Al Teatro Franco Parenti un elegante Giulio Cesare di Shakespeare

Al Teatro Franco Parenti un elegante Giulio Cesare di Shakespeare

Giulio-CesareIn scena dall’11 febbraio al Teatro Franco Parenti di Milano un grande classico di William Shakespeare: il Giulio Cesare che resterà fino al 19 febbraio 2014.

Un testo poco rappresentato in teatro in confronto ai più noti Romeo e Giulietta o Amleto del grande autore ma questa volta la compagnia guidata dal regista Andrea Baracco e sotto la produzione 369gradi e Lungta Film in collaborazione con Teatro di Roma riporta sul palco la tragedia del Re romano.

Uno spettacolo che ha già raggiunto mete importanti come la rappresentanza dell’Italia al prestigioso festival inglese Globe to Globe in occasione delle Olimpiadi di Londra 2012.

Un’occasione più che meritata, quella a cui si assiste è una elegante rivisitazione “moderna” del capolavoro di Shakespeare, viene descritta la Roma della congiura, dei tradimenti, della violenza più cattiva e silenziosa che si consuma in silenzio, la più crudele.

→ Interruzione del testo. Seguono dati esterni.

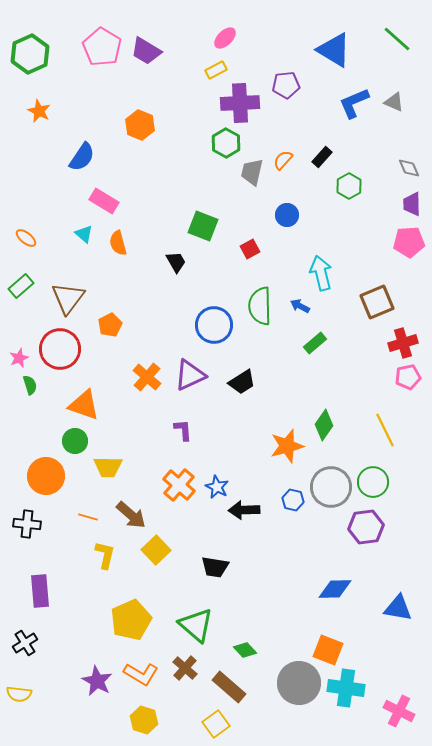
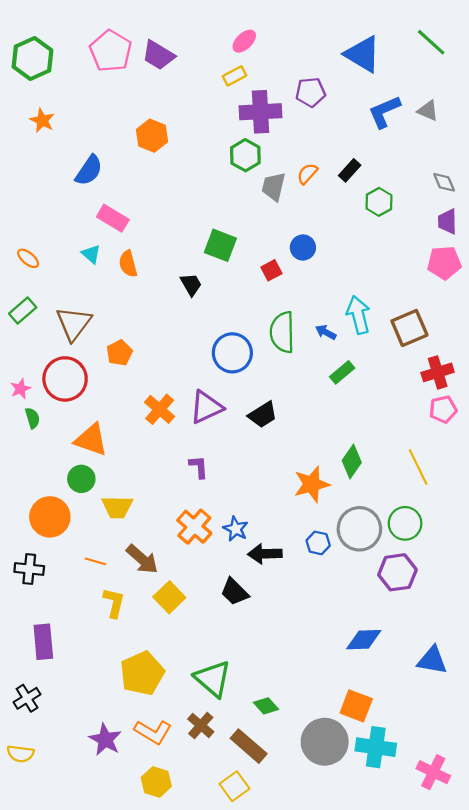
blue circle: (287, 215) -> (303, 248), moved
cyan arrow: (321, 273) -> (358, 315), moved
black trapezoid: (215, 567) -> (234, 592), moved, turned 36

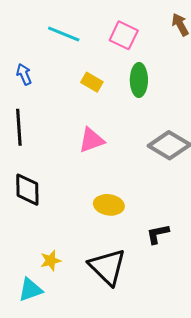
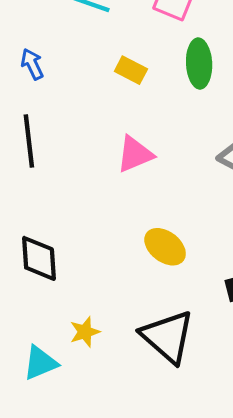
black diamond: (27, 190) -> (39, 258), moved
yellow ellipse: (109, 205) -> (165, 247), turned 32
cyan triangle: (30, 290) -> (40, 363), moved

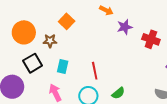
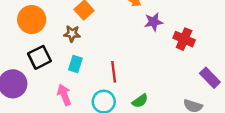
brown star: (50, 41) -> (72, 34), moved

Il senso ultimo del testo di Shakespeare non è incentrato né sulla figura di Giulio Cesare (che infatti l’autore fa morire a metà del III atto) né tantomeno su quella dei suoi assassini, né su un episodio della storia romana, ma pone l’accento sulla violenza in quanto tale e sulla sua origine, una violenza non controllata, che nasce dall’incertezza, dalla precarietà, dalla crisi, una violenza che si manifesta sia attraverso le scelte e quindi poi le conseguenti azioni di uomini “illuminati” e pubblici, sia attraverso le reazioni umorali di una folla inferocita e liquida; è questa violenza a dare all’opera la sua unità.

Spiega lo stesso regista che propone una profonda lettura del testo che si concentra sul sentimento più che sull’effettivo svolgimento della storia, non troviamo tutti i personaggi descritti da Shakespeare ma solo i principali ed essenziali per raccontare un’altra visione della vicenda rispettando i passi della drammaturgia originale.

Per i puristi sarà forse difficile accettare l’assenza di Giulio Cesare presentato come una sedia rotta segnata da gessetti rossi per simboleggiare le famose coltellate, una scelta interessate, un odio indirizzato verso qualcosa che non c’è fisicamente, quasi fosse un’ideale o un pensiero da reprimere.

Una regia che non ha niente di esplicito e molti elementi contemporanei che fanno da collegamento tra l’odierna società romana a quella dell’epoca, la scenografia è minimale costituita da porte che gli attori spostano per creare le varie ambientazioni, all’apparenza può sembrare semplice ma la ricchezza è nel testo, dove tutto è scritto fra le righe, il compito di interpretare al meglio ciò che accade sul palco sta allo spettatore, un altro azzardo che può essere difficile da cogliere, per questo un grande cast di professionisti prova a rendere il compito più facile, due nomi su tutti Giandomenico Cupaiolo nei panni di Bruto e Roberto Manzi nei panni di Cassio in perfetta sintonia tra di loro con eccellenti doti recitative portano la scena spiccando fra tutti, seguiti da Lucas Wardem Zamforlini interprete di Casca ed Ottaviano, capace di alternare i due personaggi in maniera molto convincente, Ersilia Lombardo è una Calpurnia più di movimento che di parole, rende il ruolo molto bene con il solo uso del corpo, Livia Castiglioni è Porzia poco presente ma altrettanto comunicativa ed infine Gabriele Portoghese è Marc’Antonio, intenso e di grande impatto soprattutto nel celebre monologo.

Uno spettacolo che richiede attenzione e comprensione, non facile per chi sta in platea e magari non è avvezzo a commedie shakesperiane, consigliamo agli spettatori la lettura dei flyer descrittivi per farsi un’idea della completezza della piéce.